About 150 people from across the country - including students, attorneys, scientists, forest managers, civic activists and government officials - attended the conference.
“We are trying to provide an authentic assessment by bringing in all sorts of perspectives,” said Margaret Shannon, a professor at Syracuse University’s Maxwell School of Citizenship and Public Affairs, who organized the event.
“Usually laws are assessed behind closed doors. We are doing this in the spirit of today’s participatory democratic process.”
The Forest Service has come under fire in recent years for allowing logging and enacting regulations environmentalists contend threaten forest ecosystems. At the same time, timber industry officials have accused the Forest Service of hampering their production efforts by restricting access to certain lands.
In his 45-minute talk, Thomas acknowledged there were no easy answers when it comes to public land use. He blamed politics for much of the controversy surrounding forest management.
“One of the things we need to do is learn I don’t have near the power that many of you in this room think I have,” he said.
He noted Congress approved the controversial “salvage timber rider” and Clinton signed it last year, forcing the Forest Service to implement it. That measure exempted logging from fish and wildlife regulations, prompting protests across the Northwest.

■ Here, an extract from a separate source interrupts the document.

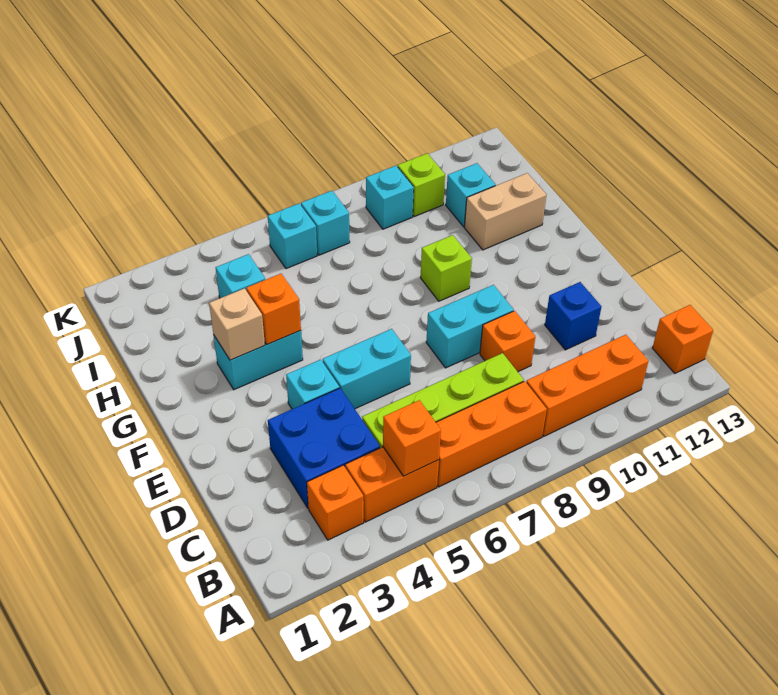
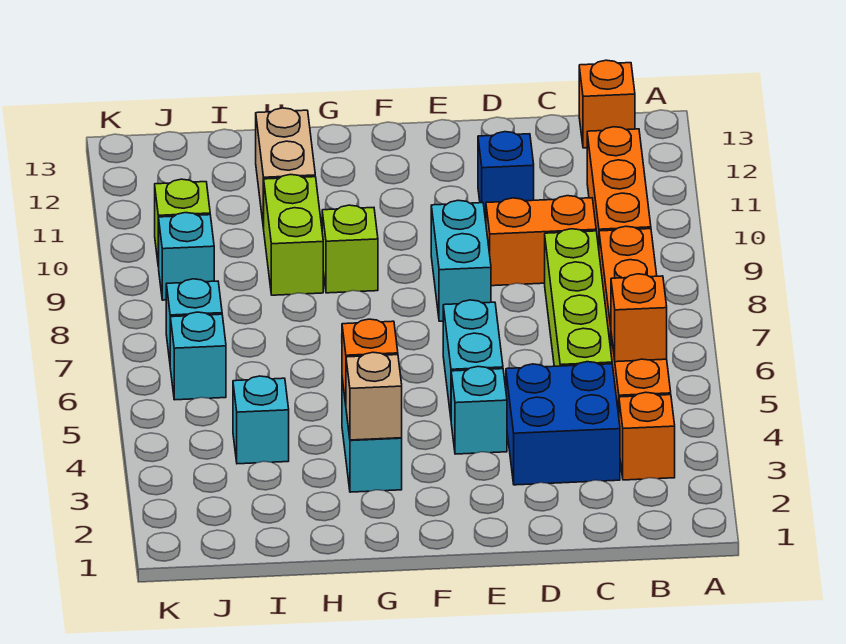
orange brick D9 level 1 -> orange brick C9:D9 level 1
none -> lime brick H9:H10 level 1
cyan brick I11 level 1 -> none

A move to scrap a requirement that the Forest Service maintain a “viable population” of all vertebrates found in a certain ecosystem also drew the ire of environmentalists.
Such exact measuring is too expensive, Thomas said. The Forest Service planned to maintain forest ecosystems based on more general data.
“There seems to be an illusion that the Forest Service walks in and says, ‘Hey guys, this is what we need to do this.’ And then we stand by and wait for the money,” Thomas said.
Conference participants listened to speakers and broke into small discussion groups.
Participants seemed invigorated by the debate, but not all were convinced the act needed revamping.
“I don’t think NFMA is a problem at all,” said Buzz Williams of the Chattooga River Watershed Coalition in Clayton, Ga. “It’s a law with no teeth.
“To me it’s as simple as this: They’re going to have to get rid of the pressure of special interests - such as the timber industry - with campaign finance reform.”
Gregory H. Aplet of the Wilderness Society in Washington, D.C., agreed.
“The question is do we need to make changes in law or are things working themselves out by themselves,” he said.